Multimed Tools Appl (2008) 38:271–291

291

Sid-Ahmed Berrani received in February 2004 the Ph.D. degree in Computer Science from the University of Rennes 1, France. His Ph.D. work has been achieved at IRISA-INRIA, Rennes and was funded by Thomson R&D France. It concerned multimedia indexing, content-based image retrieval, and similarity search in very large image databases. He then spent 6 months as a Research Follow in the Sigmedia Group at the University of Dublin, Trinity College, where he has been working on video indexing and multidimensional data analysis. Since November 2004, Sid-Ahmed Berrani is a Researcher at France Telecom R&D Rennes where his research interests include image and video indexing, pattern recognition and image classification.
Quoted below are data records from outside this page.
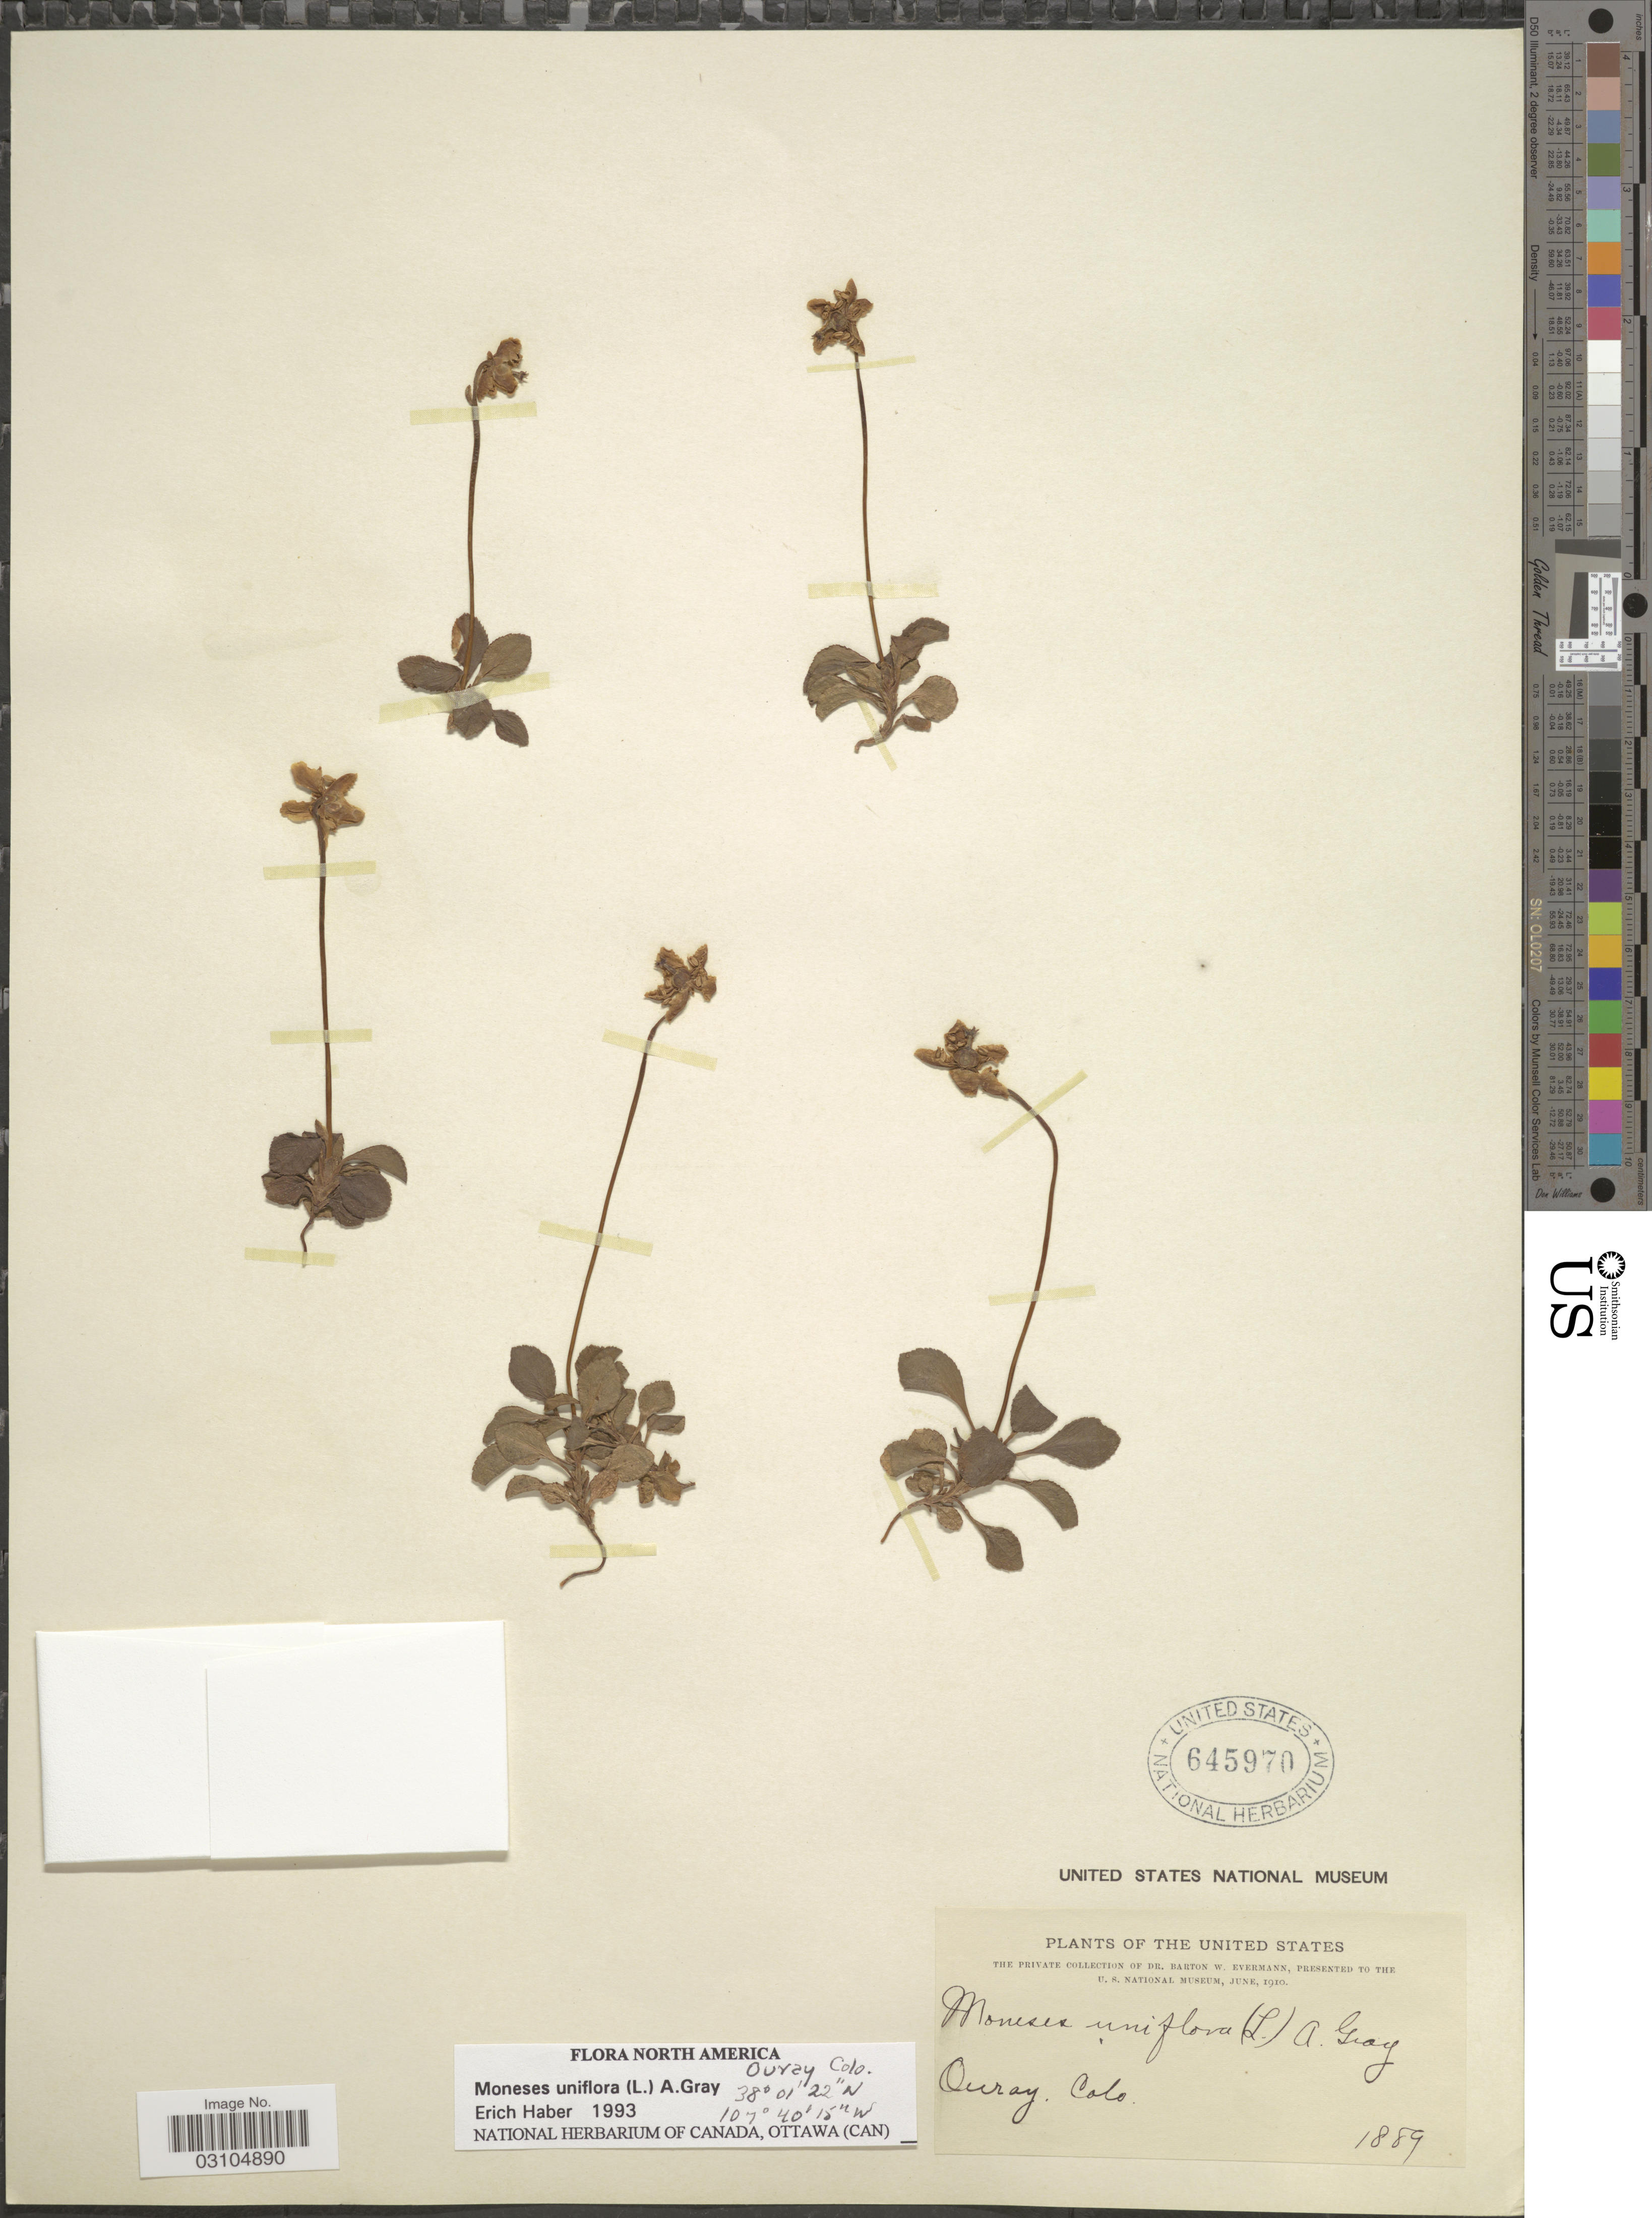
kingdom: Plantae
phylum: Tracheophyta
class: Magnoliopsida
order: Ericales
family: Ericaceae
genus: Moneses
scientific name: Moneses uniflora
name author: (L.) A. Gray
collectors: B. W. Evermann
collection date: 1889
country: United States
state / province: Colorado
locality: Ouray.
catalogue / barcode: US 645970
Christophe Garcia received the Ph.D. degree in Computer Vision from the University of Lyon I, France, in 1994. He has been involved in various computer vision research projects during his stay of three years at the IBM Vision Automation Group, France, and at the Computer Vision Center of the Autonomous University of Barcelona, Spain. As a fellow of the European Consortium in Informatics and Mathematics (ERCIM), he spent one year at the German National Research Center (now Fraunhofer Institute), working toward the development of autonomous and multiagents robots. From 1997 to 2002, he was a researcher at the Foundation for Research and Technology Hellas (FORTH), and a visiting Professor at the Computer Science Department of the University of Crete, Greece, where he was teaching Artificial Neural Networks and Pattern Recognition. In 2003, he spent 10 months at IRISA-INRIA, Rennes, France, working in the field of automatic video structuring and indexing. Since December 2003, Dr. Garcia is a Senior Expert Researcher at France Telecom R&D, leading research activities in Multimedia Content Indexing. His current research activities are in the areas of neural networks, pattern recognition, image and video analysis, and computer vision. He holds 15 industrial patents and has published more than 60 articles in international conferences and journals. He is currently associate editor of Int. Journal of Visual Communication and Image Representation (Elsevier), Image and Video Processing (Hindawi), Pattern Analysis and Application (Springer-Verlag) and Pattern Recognition (Elsevier).